Il n’a jamais été aussi urgent de faire oeuvre commune pour faire face au
changement climatique, à l’effondrement de la biodiversité, mais aussi pour
assurer le soin des populations, remédier à la précarisation des vies, aux
inégalités… Pourtant cette capacité à faire ensemble, à agir de manière
véritablement sociale et à faire du collectif un véritable sujet pratique se
trouve aujourd’hui minorée ou ignorée au profit de la seule rationalité de
l’agent individuel. C’est que les fondements philosophiques d’un agir commun
doivent encore être mis au jour.
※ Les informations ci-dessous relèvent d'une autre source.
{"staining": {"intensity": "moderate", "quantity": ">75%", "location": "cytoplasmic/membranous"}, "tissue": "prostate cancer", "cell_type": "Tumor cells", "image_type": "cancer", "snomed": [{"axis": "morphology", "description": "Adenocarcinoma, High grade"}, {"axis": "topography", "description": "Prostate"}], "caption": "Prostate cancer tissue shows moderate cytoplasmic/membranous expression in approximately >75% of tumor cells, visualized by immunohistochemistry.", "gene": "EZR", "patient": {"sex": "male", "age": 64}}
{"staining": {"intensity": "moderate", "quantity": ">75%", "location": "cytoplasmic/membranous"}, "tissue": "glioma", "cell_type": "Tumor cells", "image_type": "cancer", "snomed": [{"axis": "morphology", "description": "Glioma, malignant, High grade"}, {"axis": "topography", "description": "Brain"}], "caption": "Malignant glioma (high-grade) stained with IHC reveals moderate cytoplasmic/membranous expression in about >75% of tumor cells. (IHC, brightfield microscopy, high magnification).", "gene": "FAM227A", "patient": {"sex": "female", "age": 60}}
En inscrivant ses pas dans la tentative encore
méconnue des « Jeunes hégéliens », ce livre montre que l’essence humaine réside
dans son oeuvre commune, qu’elle est un « faire ensemble ». Mais, loin de
valoriser de manière abstraite ou incantatoire l’association et la coopération,
il s’agit de faire comprendre que nous sommes d’ores et déjà engagés
pratiquement les uns envers les autres. Cet engagement, de nature sociale, se
distingue des dimensions économiques et politiques de l’existence qui occupent
souvent le devant de la scène des pensées critiques. Or, la mutualité de nos
relations constitue le meilleur antidote aux rapports de domination. Ainsi,
déployer ces relations par lesquelles nous nous associons les uns aux autres
dans des liens de complémentarité et de réciprocité peut nous aider à nous
approprier le sens social de nos vies et à en maîtriser démocratiquement les
conditions de réalisation. Franck Fischbach est professeur de philosophie
allemande à l’Université Paris 1 Panthéon-Sorbonne. Il a notamment publié
Manifeste pour une philosophie sociale (La Découverte, 2009), Après la
production. Travail, nature et capital (Vrin, 2019) et Pour la Théorie critique.
Raison, nature et société (Vrin, 2024).